Bibi est presque sûr de gagner, il est temps d’augmenter la pression

Bien que les résultats définitifs ne soient pas encore connus et que la nouvelle coalition n’ait pas encore été formée, il est presque certain que Benjamin Netanyahou restera Premier ministre, soutenu par une coalition de petits partis de droite et ultra-orthodoxes.

Netanyahou est descendu au plus bas lors de cette élection dans sa tentative de s’accrocher au pouvoir. Avant les élections, Netanyahou a conclu des pactes avec des radicaux de l’extrême droite qui prônent l’expulsion des Palestiniens de “la Terre d’Israël”, et a promis d’annexer officiellement les colonies de Cisjordanie. Le jour du scrutin, son parti, le Likoud, a distribué environ 1 200 caméras cachées pour observer les citoyens palestiniens d’Israël, ce qui a d’autant plus dissuadé ces derniers de se rendre aux urnes. Il s’agissait en fait d’une manœuvre visant à limiter la représentation palestinienne à la Knesset et à augmenter potentiellement la part du vote des partis d’extrême droite, tout en attirant les électeurs anti-palestiniens.  

Tout cela se déroule notamment dans le cadre d’accusations de corruption qui pourraient très bien conduire Netanyahou en prison. De toute évidence, cela n’a pas semblé déstabiliser un grand pourcentage de l’électorat israélien, pas plus que la rhétorique de plus en plus raciste et violente de la Knesset. Qu’il s’agisse du chef présumé de l’opposition Benny Gantz ou du premier ministre présumé Benjamin Netanyahou, il est clair qu’une majorité d’Israéliens préfère maintenir le statu quo, ou pire.
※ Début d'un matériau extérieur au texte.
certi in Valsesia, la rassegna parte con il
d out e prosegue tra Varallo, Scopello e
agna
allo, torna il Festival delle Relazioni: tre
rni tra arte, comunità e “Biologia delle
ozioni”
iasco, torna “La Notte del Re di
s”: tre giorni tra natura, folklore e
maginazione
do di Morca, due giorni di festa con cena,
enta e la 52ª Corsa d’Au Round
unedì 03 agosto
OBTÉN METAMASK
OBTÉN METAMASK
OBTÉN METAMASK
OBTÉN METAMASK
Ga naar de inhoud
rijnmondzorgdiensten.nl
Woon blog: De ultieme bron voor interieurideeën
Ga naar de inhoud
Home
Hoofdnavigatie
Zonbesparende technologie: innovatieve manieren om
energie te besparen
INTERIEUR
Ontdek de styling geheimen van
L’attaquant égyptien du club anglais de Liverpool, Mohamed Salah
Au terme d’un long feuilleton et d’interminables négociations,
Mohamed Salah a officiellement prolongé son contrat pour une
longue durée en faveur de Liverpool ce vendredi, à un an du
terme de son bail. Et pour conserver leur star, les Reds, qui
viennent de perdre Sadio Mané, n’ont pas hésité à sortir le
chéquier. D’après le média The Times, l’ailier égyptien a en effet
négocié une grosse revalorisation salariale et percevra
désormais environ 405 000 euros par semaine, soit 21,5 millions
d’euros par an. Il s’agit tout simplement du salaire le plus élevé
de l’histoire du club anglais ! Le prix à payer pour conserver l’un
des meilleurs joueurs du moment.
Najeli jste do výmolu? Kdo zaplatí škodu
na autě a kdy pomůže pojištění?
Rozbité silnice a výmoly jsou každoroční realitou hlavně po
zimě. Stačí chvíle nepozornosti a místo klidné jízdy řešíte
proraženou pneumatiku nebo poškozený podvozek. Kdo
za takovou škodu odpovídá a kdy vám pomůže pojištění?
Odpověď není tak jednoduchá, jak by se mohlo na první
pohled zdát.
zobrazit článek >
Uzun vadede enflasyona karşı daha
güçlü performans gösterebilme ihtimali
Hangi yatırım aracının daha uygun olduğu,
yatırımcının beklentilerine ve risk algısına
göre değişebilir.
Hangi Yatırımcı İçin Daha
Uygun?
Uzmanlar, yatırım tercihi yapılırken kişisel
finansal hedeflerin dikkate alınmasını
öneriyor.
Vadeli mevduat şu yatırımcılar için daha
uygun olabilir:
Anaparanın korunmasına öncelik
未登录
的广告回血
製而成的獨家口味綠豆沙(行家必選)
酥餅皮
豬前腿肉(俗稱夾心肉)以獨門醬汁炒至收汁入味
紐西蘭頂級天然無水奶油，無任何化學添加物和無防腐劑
Si le statu quo convient à la majorité des Juifs-Israéliens, il est tout à fait intenable pour l’autre moitié de la population, les Palestiniens, qui vivent sous contrôle israélien entre le Jourdain et la mer Méditerranée, et qui sont pour la plupart privés du droit de vote. Il n’est pas non plus défendable pour les millions de réfugiés palestiniens dont le droit au retour continue d’être bafoué.
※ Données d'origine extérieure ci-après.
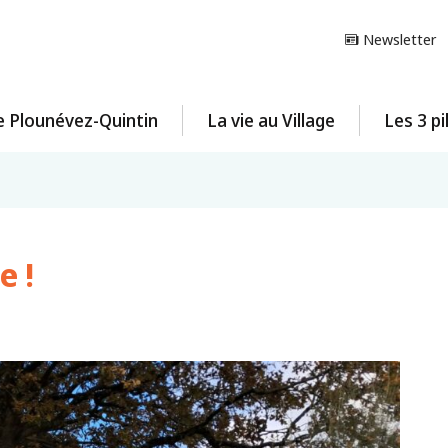
Newsletter
e Plounévez-Quintin
La vie au Village
Les 3 pi
e !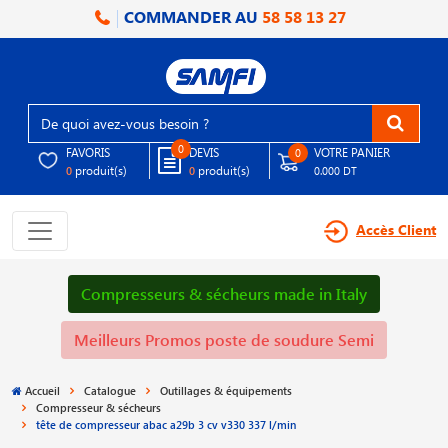
COMMANDER AU
58 58 13 27
0
FAVORIS
DEVIS
VOTRE PANIER
0
produit(s)
produit(s)
0
0
0.000 DT
Accès Client
Compresseurs & sécheurs made in Italy
Meilleurs Promos poste de soudure Semi
Accueil
Catalogue
Outillages & équipements
Compresseur & sécheurs
tête de compresseur abac a29b 3 cv v330 337 l/min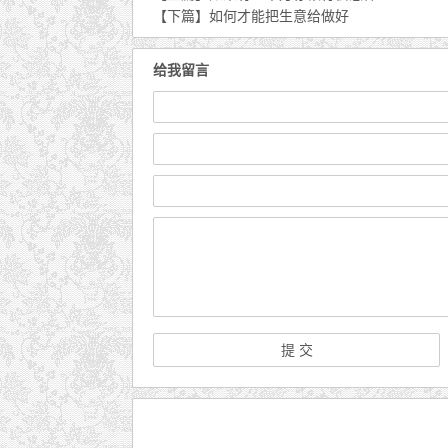
【下篇】
如何才能把生意给做好
给我留言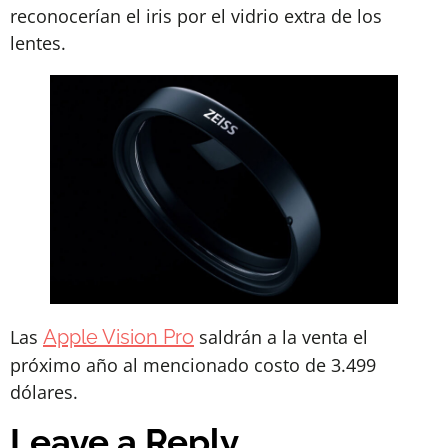
reconocerían el iris por el vidrio extra de los
lentes.
Las
Apple Vision Pro
saldrán a la venta el
próximo año al mencionado costo de 3.499
dólares.
Leave a Reply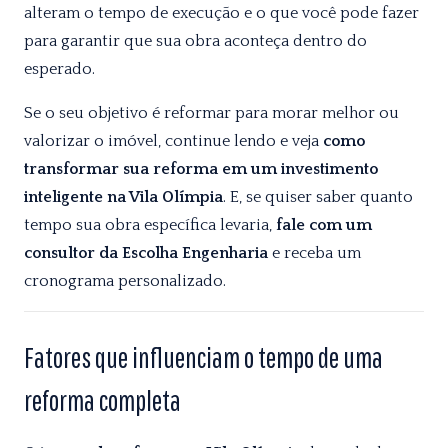
alteram o tempo de execução e o que você pode fazer
para garantir que sua obra aconteça dentro do
esperado.
Se o seu objetivo é reformar para morar melhor ou
valorizar o imóvel, continue lendo e veja
como
transformar sua reforma em um investimento
inteligente na Vila Olímpia
. E, se quiser saber quanto
tempo sua obra específica levaria,
fale com um
consultor da Escolha Engenharia
e receba um
cronograma personalizado.
Fatores que influenciam o tempo de uma
reforma completa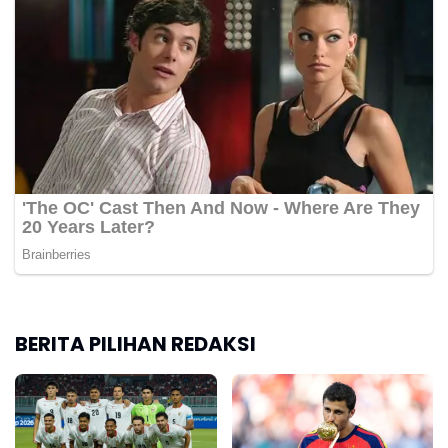
BERITA PILIHAN REDAKSI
On ne peut pas attendre du vote israélien qu’il rejette l’occupation ou accorde des droits égaux aux citoyens palestiniens d’Israël.

Ce n’est que par l’action au niveau local et par la pression internationale – y compris le boycott, le désinvestissement et les sanctions (BDS) – que la situation s’améliorera. Pour les Palestiniens et pour les Israéliens. Collectivement.

Ce n’est pas le moment pour le Canada de resserrer les accords commerciaux privilégiés avec Israël. C’est le moment d’augmenter la pression et de prendre position pour la justice.